Les plus anciennes ont 250 ans. Une époque ou Grecs et Turcs se côtoyaient paisiblement dans les ruelles pavées jusqu'au traumatisant échange de populations des années 1923-24, succédant aux non moins tragiques mouvements de populations à la fin de l’Empire ottoman. Les Turcs des îles de Crète et de Lesbos ont remplacé les Grecs. Les activités du village ont perduré jusque dans les années 60, puis décliné avec l’exode rural vers les nouvelles installations côtières et les villes, se traduisant par l’abandon des maisons traditionnelles et leur décrépitude.
Les activités sont désormais plus touristiques. La place ombragée par le feuillage de grands platanes séculaires s’est bien équipées de buvettes, étals de babioles et de plantes aromatiques, d’huiles d’olive et produits dérivés bien sûr, car la petite route qui grimpe vers Adatepe, traverse toujours les oliveraies.

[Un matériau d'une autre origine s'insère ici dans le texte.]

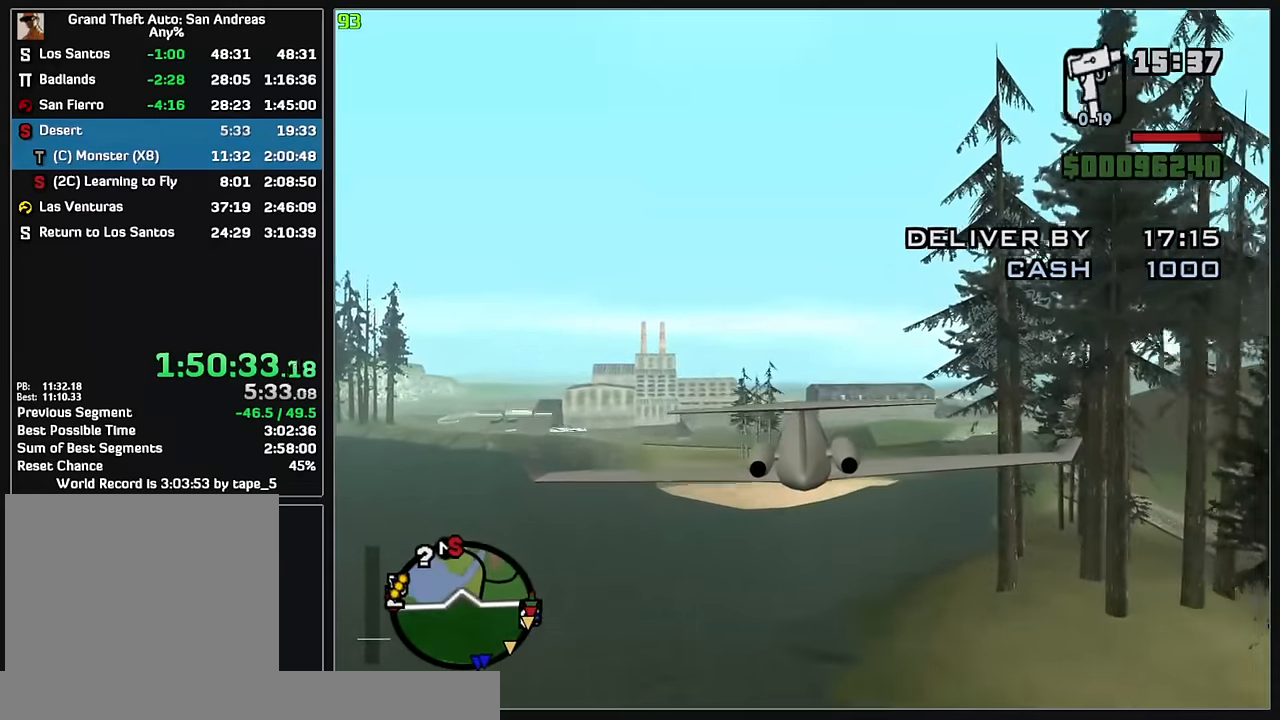
{"keys": ["w"], "mouse": [], "events": []}
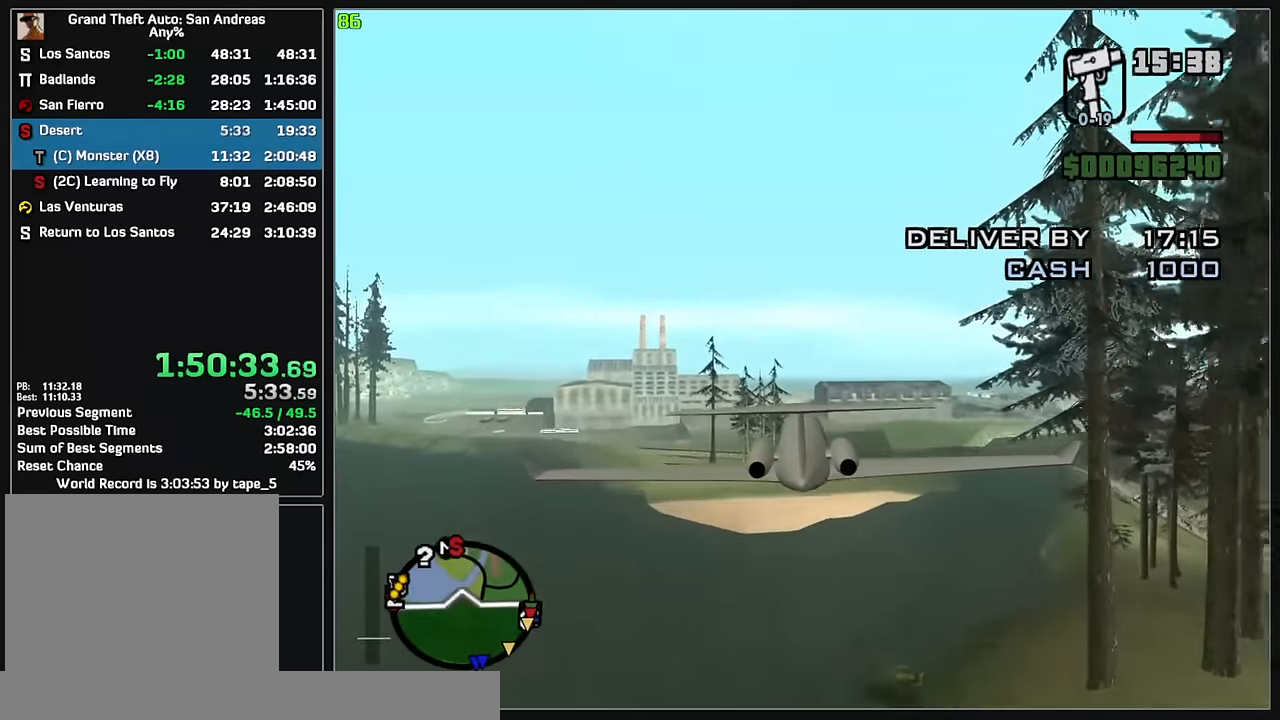
{"keys": ["w"], "mouse": [], "events": [[167, "mouse_left", "down"], [250, "mouse_left", "up"]]}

Les affiches placardées un peu partout témoignent de la mobilisation citoyenne visant à dénoncer une déforestation à grande échelle sur l’un des versants montagneux de la région, entreprise par la société Doğu Biga, filiale turque de la compagnie canadienne Alamos Gold, pour y développer l’extraction d’or. L’utilisation de cyanure risque aussi de polluer les sources et de provoquer une catastrophe sanitaire.
Après les Alpes, la chaîne montagneuse du mont Ida, Kazdağları offre la plus grande réserve d’oxygène, et abrite 32 variétés de plantes endémiques. La protection de ce territoire semblait acquise depuis 1993 avec le statut de Parc Naturel. Il n’en est rien malheureusement et la vigilance s’impose, même si pour les 195 000 arbres déracinés, il est un peu tard !


Le glacier local propose un assortiment pas banal de parfums pour garnir ses cornets. 
Même lui ne résiste pas à ses gourmandises !   
En plus des assez classiques : Chocolat/caramel/lait/fraise/mûre/amande/menthe/citron/melon
Il y a aussi:
Gomme mastic/lait de chèvre/cardamome/curcuma/lavande/ortie/basilic/thym/
gingembre/fleur de grenadier/canneberge/courge
J’étais bien tentée par l’ortie mais victime de son succès, il n’y en avait plus.
J’ai opté pour curcuma et canneberge. Succulents !


Lestés de quelques calories, nous nous dirigeons vers l’entrée du village en longeant le mur du cimetière.


De là, grimpe un chemin forestier sur environ 800m, qui conduit à la curiosité des lieux : l’autel de Zeus, un imposant rocher aplani et sculpté présentant des traces d’aménagements en vue de cérémonies sacrificielles et une citerne. Il est très probable que les habitants d'Antandros, cité antique située à une vingtaine de kilomètres, se réunissaient ici. Nul doute de sa destination votive. Mais quel dieu y implorait-on ?



Rien ne vient étayer les allégations du richissime homme d’affaire allemand Heinrich Schliemann (1822 / 1890), féru de littérature homérique et découvreur du site de Troie. Il a identifié l’endroit avec l’archéologue Walther Judeich (1859 /1942) comme sanctuaire dédié au culte de Zeus en localisant ici le sommet Gargaros mentionné dans l’Iliade, d’où le père des dieux de l’Olympe observe la guerre sans merci que se livrent les Achéens et les Troyens à une centaine de kilomètres plus au Nord. C’est sur le Gargaros et son autel parfumé qu’Héra, sa femme, vient le rejoindre et le séduire afin de détourner son attention de la bataille et ainsi priver les Troyens de l’assistance divine et donner l’avantage aux Achéens.
Apparemment, les visiteurs n’ont retenu de la scène évoquée que la romantique union que Zeus aurait pudiquement enveloppée d’un nuage. Les couples y viennent main dans la main et nouent sur les branches des arbustes environnants des rubans, des bouts de tissus chargés de transmette leurs vœux, avec l’espoir qu’ils soient exaucés !



Curieux amalgame de mythologie grecque, hypothétiquement concrétisée par un autel de Zeus, et d’ancestrales croyances turques, réminiscences chamaniques qui font d’un arbre sur les hauteurs un lieu sacré auquel on peut confier ses souhaits.

Du haut du rocher, on découvre une partie du golfe d’Edremit et dans la brume, l’île de Lesbos qui lui fait face.


En respirant à plein poumon, on redescend en prenant le temps d’admirer le paysage. Sur la droite, le village se dévoile peu à peu entre les pins.